What are the Challenges in External Communication?

In addition to the above, i.e. choosing the right platform and type of communication, there are also several other challenges that brands typically face. These include:


Cultural Barriers

Cultural differences can pose a significant challenge in external communication. Different cultures have different communication styles, and what may be acceptable in one culture may not be acceptable in another.


This extends to rules of politeness and courtesy and linguistic nuance. A cultural faux pas can be devastating to a brand’s reputation, so it’s vital to invest in cross-cultural training for employees.


Regulatory Compliance

Regulatory compliance is another significant challenge in external communication. There are all sorts of regulations that govern how brands can communicate, and these differ significantly depending on place and platform.


These include platform policies, data privacy laws, and advertising standards. Failure to comply with these regulations can result in costly legal and financial consequences.


Clear policies and procedures ensure compliance with regulations when communicating externally.



Competition for attention is a challenge across all communication channels. Ensuring that your brand’s message is noticed amidst all the distractions in print, social, and broadcast media presents a significant challenge for marketers.


To overcome this, brands should invest in making sure their communication stands out amidst a sea of content. This isn’t easy and there’s no one-size-fits-all approach that guarantees you’ll capture the audience’s attention. Each piece of communication should be crafted to ensure maximum visibility, using visuals and other means.



Future Trends in External Communication

Staying ahead of new technologies and trends gives brands a significant competitive advantage. Knowing where your audience is today is important, but knowing where they will be is invaluable. Here are some future trends in external communication to keep an eye on:



New technologies and data sourcing mean that messaging can be personalized. Although sometimes perceived as an invasion of privacy, tailoring the messaging to the target can be very effective. For example, a personalized happy birthday message, or marketing a product that fulfills a specific need.


Interactive Content

Polls, quizzes, games, surveys – all forms of interactive communication that help establish a rapport with the audience. It’s also useful for gleaning insights into consumer behaviors.

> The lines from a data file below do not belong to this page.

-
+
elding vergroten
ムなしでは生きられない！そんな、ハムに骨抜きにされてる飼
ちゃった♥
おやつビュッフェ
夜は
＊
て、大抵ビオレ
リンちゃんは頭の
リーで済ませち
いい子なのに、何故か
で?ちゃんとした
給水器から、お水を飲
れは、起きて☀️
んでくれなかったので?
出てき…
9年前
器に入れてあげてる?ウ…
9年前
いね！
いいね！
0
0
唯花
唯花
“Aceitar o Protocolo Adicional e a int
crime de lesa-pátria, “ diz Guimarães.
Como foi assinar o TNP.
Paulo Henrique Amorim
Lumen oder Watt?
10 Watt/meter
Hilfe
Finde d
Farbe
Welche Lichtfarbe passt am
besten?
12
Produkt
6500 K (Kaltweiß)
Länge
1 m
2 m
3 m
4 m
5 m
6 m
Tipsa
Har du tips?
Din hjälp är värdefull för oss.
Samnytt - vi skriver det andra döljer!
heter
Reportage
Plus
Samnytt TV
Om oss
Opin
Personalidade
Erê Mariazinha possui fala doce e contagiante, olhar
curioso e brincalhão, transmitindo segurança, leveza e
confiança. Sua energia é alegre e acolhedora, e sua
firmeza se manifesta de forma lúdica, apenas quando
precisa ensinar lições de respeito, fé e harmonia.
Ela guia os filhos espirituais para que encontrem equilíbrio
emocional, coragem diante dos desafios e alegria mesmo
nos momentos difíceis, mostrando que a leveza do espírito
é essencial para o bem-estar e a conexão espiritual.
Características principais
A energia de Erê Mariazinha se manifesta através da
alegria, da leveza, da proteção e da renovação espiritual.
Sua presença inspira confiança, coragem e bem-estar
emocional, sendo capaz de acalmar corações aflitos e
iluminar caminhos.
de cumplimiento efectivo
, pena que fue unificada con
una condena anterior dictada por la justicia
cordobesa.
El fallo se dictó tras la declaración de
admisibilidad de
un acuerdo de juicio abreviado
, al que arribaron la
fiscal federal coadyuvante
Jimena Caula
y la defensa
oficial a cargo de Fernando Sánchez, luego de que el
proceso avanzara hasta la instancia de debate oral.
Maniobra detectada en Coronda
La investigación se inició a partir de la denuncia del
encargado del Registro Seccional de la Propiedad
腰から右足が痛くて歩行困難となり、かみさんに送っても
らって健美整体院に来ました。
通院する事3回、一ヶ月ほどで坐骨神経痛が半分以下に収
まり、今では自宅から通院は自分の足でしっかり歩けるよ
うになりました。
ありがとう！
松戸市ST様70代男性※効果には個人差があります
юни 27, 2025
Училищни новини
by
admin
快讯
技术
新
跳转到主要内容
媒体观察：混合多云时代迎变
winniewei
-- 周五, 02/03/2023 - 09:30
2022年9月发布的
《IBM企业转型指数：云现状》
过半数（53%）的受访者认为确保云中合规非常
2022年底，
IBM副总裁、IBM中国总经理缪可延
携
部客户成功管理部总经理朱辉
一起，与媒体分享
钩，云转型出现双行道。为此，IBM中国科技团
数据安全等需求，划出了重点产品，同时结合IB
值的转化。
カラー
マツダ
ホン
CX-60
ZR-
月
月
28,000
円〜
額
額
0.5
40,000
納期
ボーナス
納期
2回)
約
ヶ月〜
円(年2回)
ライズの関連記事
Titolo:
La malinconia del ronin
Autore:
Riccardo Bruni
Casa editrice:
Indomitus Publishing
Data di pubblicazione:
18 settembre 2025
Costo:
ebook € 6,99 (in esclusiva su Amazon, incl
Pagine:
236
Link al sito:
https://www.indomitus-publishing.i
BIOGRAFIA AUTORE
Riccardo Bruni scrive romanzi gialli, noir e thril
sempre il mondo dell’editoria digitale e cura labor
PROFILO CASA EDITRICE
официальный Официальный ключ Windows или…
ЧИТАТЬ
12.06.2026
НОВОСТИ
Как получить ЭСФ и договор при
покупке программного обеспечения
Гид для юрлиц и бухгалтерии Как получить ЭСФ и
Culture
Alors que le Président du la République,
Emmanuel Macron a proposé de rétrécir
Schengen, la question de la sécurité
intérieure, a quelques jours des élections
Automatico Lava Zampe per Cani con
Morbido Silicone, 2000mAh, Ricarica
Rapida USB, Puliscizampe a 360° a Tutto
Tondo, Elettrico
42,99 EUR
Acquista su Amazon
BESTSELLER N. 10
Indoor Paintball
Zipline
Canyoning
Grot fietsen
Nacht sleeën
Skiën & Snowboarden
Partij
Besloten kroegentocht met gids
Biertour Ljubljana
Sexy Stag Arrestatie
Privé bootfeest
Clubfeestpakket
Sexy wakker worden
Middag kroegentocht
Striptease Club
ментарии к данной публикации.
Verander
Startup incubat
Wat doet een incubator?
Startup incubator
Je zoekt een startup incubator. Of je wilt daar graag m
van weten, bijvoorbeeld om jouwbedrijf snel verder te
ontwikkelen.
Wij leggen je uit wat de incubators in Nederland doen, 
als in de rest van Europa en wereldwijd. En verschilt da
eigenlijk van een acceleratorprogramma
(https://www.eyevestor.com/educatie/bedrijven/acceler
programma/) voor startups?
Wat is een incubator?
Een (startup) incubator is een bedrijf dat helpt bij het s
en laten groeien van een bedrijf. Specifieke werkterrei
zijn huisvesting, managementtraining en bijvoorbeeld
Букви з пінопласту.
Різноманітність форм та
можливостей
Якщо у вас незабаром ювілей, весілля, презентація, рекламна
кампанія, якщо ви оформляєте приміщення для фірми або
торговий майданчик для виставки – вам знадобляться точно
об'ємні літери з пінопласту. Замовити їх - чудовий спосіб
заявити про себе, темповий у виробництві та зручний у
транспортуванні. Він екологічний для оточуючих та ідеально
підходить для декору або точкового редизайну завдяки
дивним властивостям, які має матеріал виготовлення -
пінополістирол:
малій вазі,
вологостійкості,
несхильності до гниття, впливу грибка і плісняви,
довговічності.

Sentient chatbots can measure audience receptivity and adjust the messaging accordingly. It’s also fast becoming a common way for consumers to correspond with a brand. 


Emerging technologies

The rise of new technologies like virtual reality (VR) and augmented reality (AR) could revolutionize brand storytelling and product promotion. These technologies could be used to create wholly immersive experiences for customers and create entirely new communication channels within virtual worlds.